The Art of Gastronomy

July 8, 2016

Cultural exploration classes: Beyond language learning

 

One more summer, here I am teaching at the MMLA program in Granada (Spain), my hometown incidentally. Being my research area intercultural communication, I keep finding myself reflecting on the purpose of the cultural exploration classes within the MMLA program, and how they enable unique learning opportunities that language classes alone cannot provide. Cultural exploration classes focus on cultural activities and intangible cultural products that make societies what they are. By engaging in and learning about these activities, students embed themselves into the new culture not as “foreigners” or “strangers”, and not as mere spectators of how things are done elsewhere, but exactly as any other Spaniard would. This allows them to look at the culture from an insider’s point of view and to explore their own position and opinions within any of the practices. Heart and mind go together, and for the sake of language learning, creating emotional connections with the target culture is essential for motivation. Cultural exploration classes do just that: they connect emotionally with the students and make them realize that learning a language is not all about grammar and punctuation, but also about getting the key to a new and fascinating culture that they can already join no matter what their current language levels are.

 

My cultural exploration class, The Art of Gastronomy, blends the gastronomy topic, always so popular among language learners, with different forms of art and literature that are within the reach of anyone. If a student’s language level is low, they will still be able to explore both the topic and the literature form without problems, and if their level is high, they will be able to challenge themselves and test their own preexisting knowledge.
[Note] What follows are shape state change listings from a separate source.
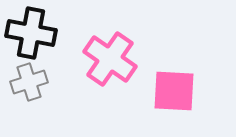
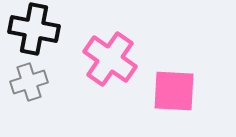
black cross: moved 3 px right, 4 px up
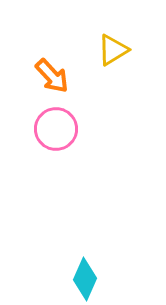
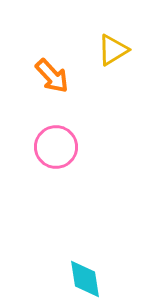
pink circle: moved 18 px down
cyan diamond: rotated 33 degrees counterclockwise
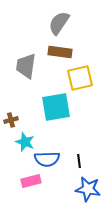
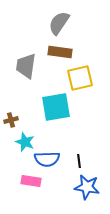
pink rectangle: rotated 24 degrees clockwise
blue star: moved 1 px left, 2 px up
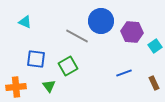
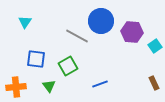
cyan triangle: rotated 40 degrees clockwise
blue line: moved 24 px left, 11 px down
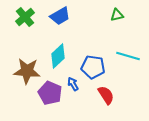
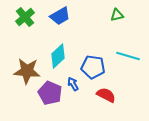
red semicircle: rotated 30 degrees counterclockwise
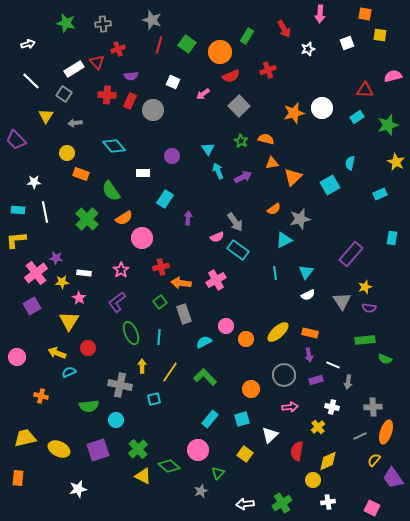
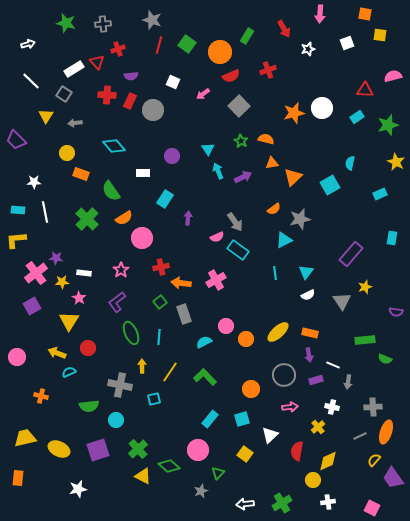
purple semicircle at (369, 308): moved 27 px right, 4 px down
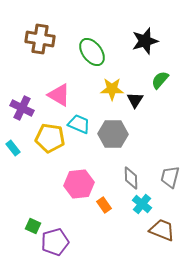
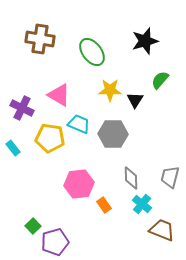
yellow star: moved 2 px left, 1 px down
green square: rotated 21 degrees clockwise
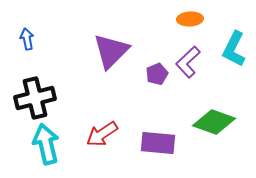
If the student is artsy, they will be able to create truly beautiful works of art during the process; if not, they always still manage to create fun and witty content in a more simple form. Throughout the week, my cultural exploration students composed delicate haikus, devised their own Spanish-American fusion recipe, illustrated a food-related Spanish popular proverb, racked their brains to create the perfect acrostic, and balanced poetry and visual art in the most ingenious calligrams. Some final products were very clever, others artistic and others hilarious, but they all had something special going on for them. I love teaching, and I love even more when students love learning!

 

Beatriz Hernández-Moreno, proud teacher!